The knowledge that neutrophils can adopt just seven states also facilitates the possibilities of acting on them. These cells do not always remain in one state, but rather change depending on the circumstances, something that raises the possibility of manipulating these changes for medical purposes, such as blocking the behavior that favors the growth of tumors.
Andrés Hidalgo, researcher at Yale and the CNIC and co-author of the study, points to two applications of the knowledge they are obtaining with NeuMap. “As neutrophils are so plastic, and if you have an infection you have one type and if you have a tumor, another, we can know well what is happening to an individual, what type of cancer they have and in what phase of development, or what type of infection and if they are at risk of suffering sepsis, so we think it could be useful to obtain accurate diagnoses,” he indicates.
Secondly, they want to use knowledge about neutrophils to direct their activity towards what is appropriate at all times. “You cannot eliminate neutrophils, because they are doing necessary tasks, such as eliminating viruses or bacteria, but you can try to reprogram that army with very specific genetic programs. Thus, we could direct the cells to do what we want: promote revascularization if we need some tissues to be repaired, as happens in people with diabetes, who have problems healing, or to go to the brain if it is inflamed and have immunosuppressive activity,” explains Hidalgo.
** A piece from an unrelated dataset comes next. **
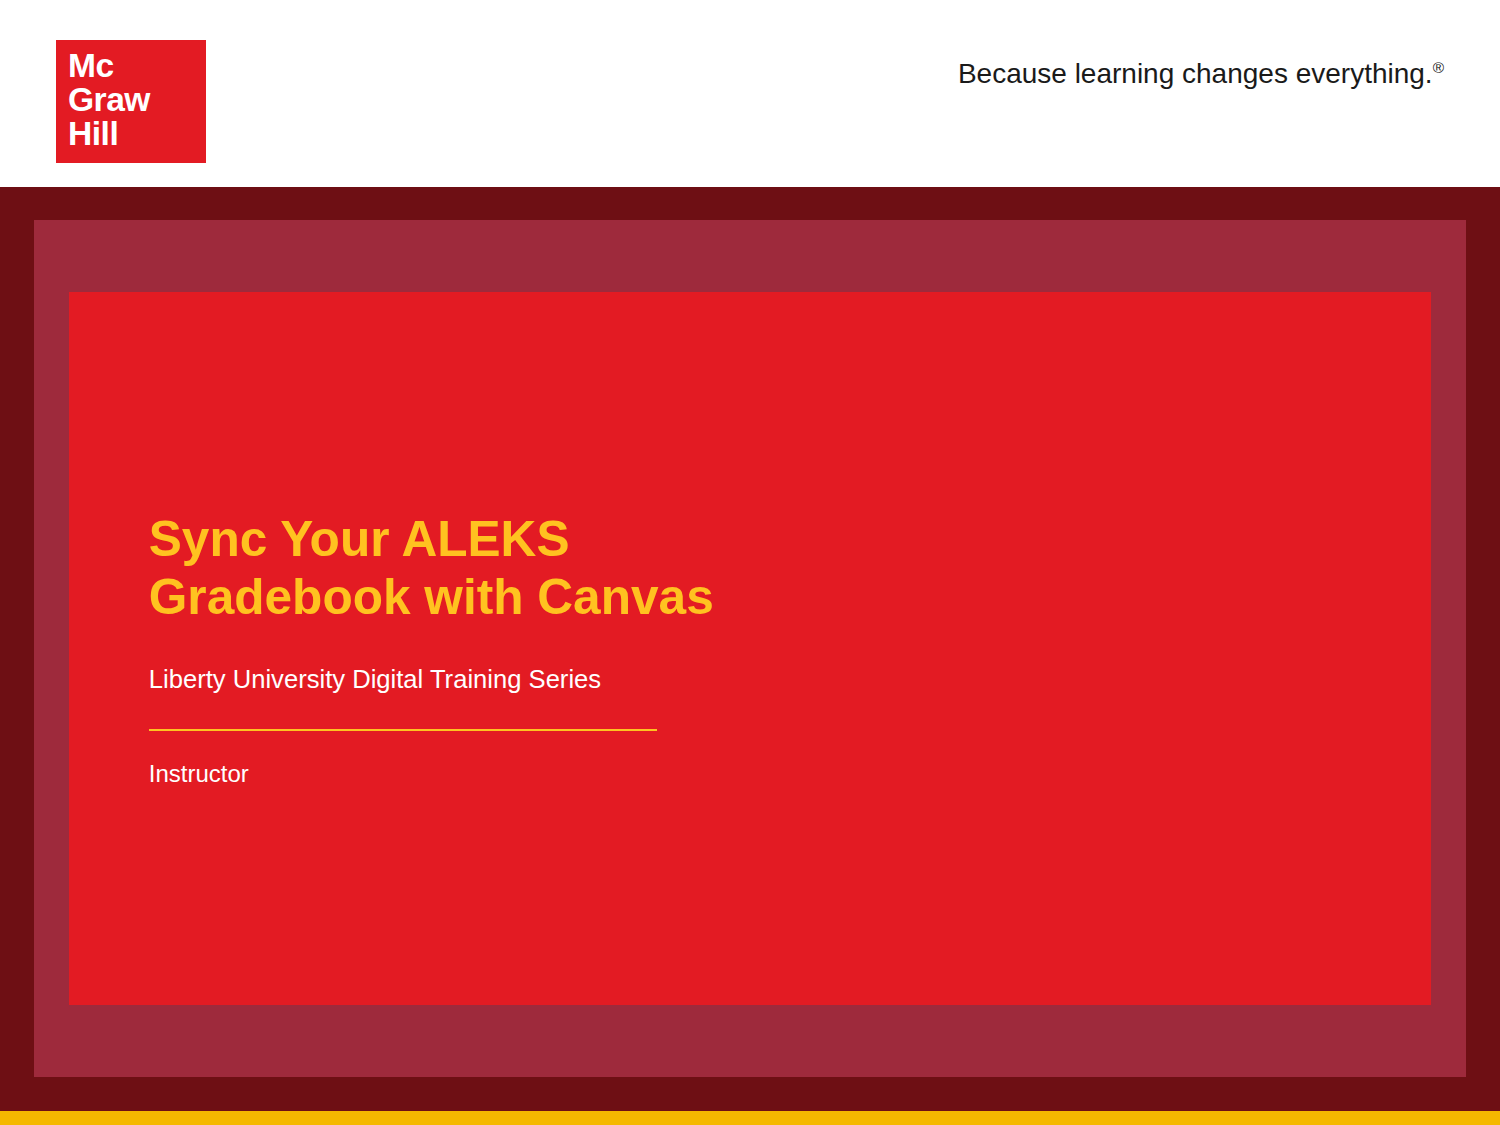Mc Graw Hill
Because learning changes everything.®
Sync Your ALEKS Gradebook with Canvas
Liberty University Digital Training Series
Instructor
To achieve this goal, the researcher points out, they are going to use knowledge they have acquired in their study of neutrophils. “They are organized like an insect colony. The structure has the mother cell, which is like the queen, which then produces offspring that specialize,” says the researcher. “An individual neutrophil would be like a little ant, it is not very useful to reprogram it, it is better to go to the queen bee, to that stem cell that has the potential to produce the rest of the cells in the bone marrow, and that is where to introduce those genetic programs so that the army of neutrophils does what we are looking for,” he concludes.
In diseases such as cancer, it is known that, when there is a response to chemotherapy in a mouse model, neutrophils acquire a specific shape, which activates the response against cancer cells, and when the tumor grows, another, which forms blood vessels that facilitate the proliferation of cancer. “What we are trying to do is prevent neutrophils from acquiring the phenotype that builds vessels and going towards the state that destroys the tumor,” says Ballesteros. “We believe it is possible because the system is very plastic,” he adds.
Neutrophils became known more than a century ago, but technological progress such as massive sequencing of individual cells has begun to reveal their true identity. The new map of these cells is not only a resource to better understand the immune system, but a tool that can transform medicine.